Se trata de la ceguera voluntaria a la que se adscriben muchas personas que por motivos de interés, estrategia o vana esperanza, optan por tirar los hechos por la borda. Convierten el análisis un asunto de fe ante el que las razones o los argumentos valen casi nada.

El miope intelectual ha decidido que todo aquello que vaya contra la concepción previamente establecida será descartado en automático, será escuchado pero no atendido. Da igual, el susodicho se mantiene en el burro hasta mimetizarse con él.

En lo anterior yace la gran desgracia del intercambio de ideas. Lo importante ya no es llegar a la verdad. En cambio se opta por tomar un bando y a partir de pasiones y prejuicios se desmonta cualquier idea que ose contradecir lo que se asume como la correcta, aunque los únicos indicios de ello sean las palabras del líder al que se da el estatus de único referente.

La renuncia a las facultades críticas acaba en una candorosa sumisión. El ciudadano cede su voluntad al son que le mande la nomenklatura.

Llegado a este punto la única fuente válida para ellos es la que viene del poder hegemónico. Un tanto a la usanza de Fidel Castro, siguen el dogma que no admite matices. “Dentro de la Revolución todo, contra la Revolución nada”.

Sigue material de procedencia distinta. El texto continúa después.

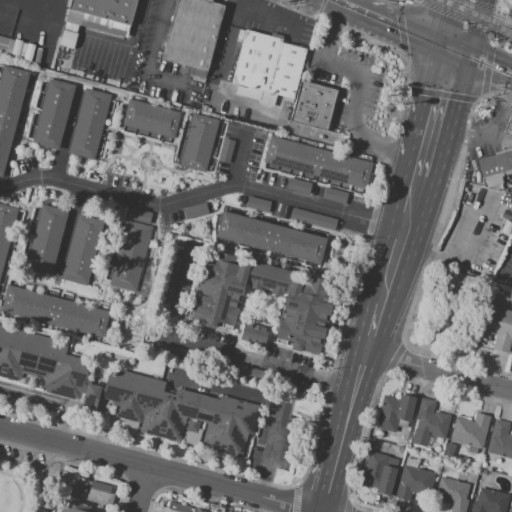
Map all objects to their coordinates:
building: (32, 1)
building: (106, 9)
railway: (482, 12)
railway: (469, 16)
building: (96, 18)
road: (386, 21)
road: (445, 22)
traffic signals: (399, 27)
road: (478, 29)
building: (69, 33)
building: (191, 33)
building: (191, 34)
road: (227, 36)
road: (127, 43)
building: (16, 48)
building: (23, 50)
road: (455, 51)
road: (148, 62)
building: (268, 64)
road: (491, 67)
building: (265, 68)
traffic signals: (500, 71)
road: (361, 84)
road: (459, 94)
traffic signals: (457, 102)
building: (311, 105)
building: (9, 106)
building: (312, 106)
building: (8, 107)
road: (422, 107)
building: (51, 114)
building: (52, 114)
building: (150, 118)
building: (150, 120)
building: (89, 121)
building: (88, 123)
road: (433, 125)
building: (508, 126)
gas station: (509, 127)
building: (509, 127)
road: (489, 128)
road: (499, 137)
road: (64, 138)
building: (197, 142)
building: (196, 143)
building: (224, 150)
building: (225, 151)
road: (440, 153)
road: (238, 157)
building: (318, 162)
building: (318, 164)
building: (495, 165)
building: (493, 168)
building: (298, 186)
road: (196, 195)
building: (334, 196)
building: (258, 204)
building: (194, 211)
building: (137, 215)
building: (507, 215)
building: (139, 216)
road: (420, 217)
building: (313, 218)
building: (505, 227)
building: (4, 228)
road: (67, 230)
building: (6, 233)
road: (388, 233)
building: (268, 235)
building: (269, 237)
building: (44, 239)
building: (46, 240)
building: (80, 249)
building: (81, 249)
building: (129, 256)
building: (130, 256)
road: (187, 263)
building: (170, 278)
building: (261, 298)
building: (261, 300)
road: (393, 304)
road: (176, 307)
building: (54, 311)
building: (54, 312)
road: (365, 322)
building: (495, 327)
building: (496, 327)
building: (252, 333)
building: (252, 335)
building: (175, 353)
building: (511, 357)
building: (511, 357)
road: (259, 359)
building: (41, 361)
building: (42, 362)
road: (434, 367)
road: (352, 377)
building: (269, 378)
building: (294, 385)
building: (392, 410)
building: (177, 411)
building: (172, 412)
building: (393, 412)
building: (427, 423)
building: (428, 423)
building: (469, 430)
building: (470, 430)
road: (350, 432)
building: (499, 440)
building: (500, 440)
building: (449, 448)
road: (268, 455)
road: (334, 459)
building: (411, 462)
building: (470, 464)
road: (159, 471)
building: (377, 472)
building: (378, 474)
building: (412, 483)
building: (413, 483)
building: (86, 490)
road: (145, 490)
building: (91, 491)
building: (451, 493)
building: (452, 494)
building: (488, 501)
building: (489, 501)
building: (74, 506)
building: (510, 506)
building: (76, 507)
building: (178, 508)
building: (511, 508)
building: (176, 509)
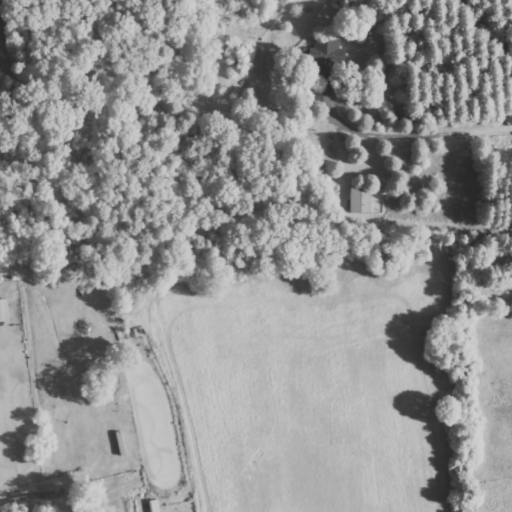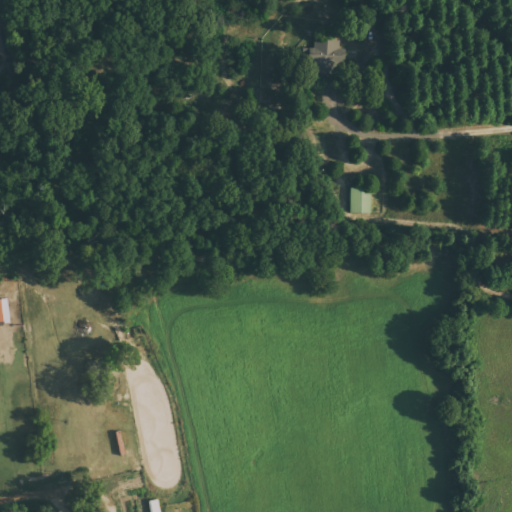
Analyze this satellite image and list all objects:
building: (326, 58)
building: (363, 201)
building: (5, 312)
building: (151, 506)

Cada quien puede tomar la postura que desee y hacer consigo mismo y su discurso lo que mejor le venga en gana. Faltaba más. Por fortuna dentro del mundo occidental no se vive bajo totalitarismos que obliguen a los individuos a comportarse de determinada forma y mal haríamos como sociedad si exigiéramos alguien tomar la conducta que mejor nos parezca.

Simplemente es triste ver que personajes en apariencia ilustrados tiren por la borda sus posibilidades intelectuales para, en cambio, asumir el papel de ovejas amaestradas.

Las figuras políticas desfilan muy campantes con una población así, una que no cuestiona, una que no levanta la voz y que encima funge como cuerpo de defensores frente a los mavericks que tienen a la desfachatez de la protesta.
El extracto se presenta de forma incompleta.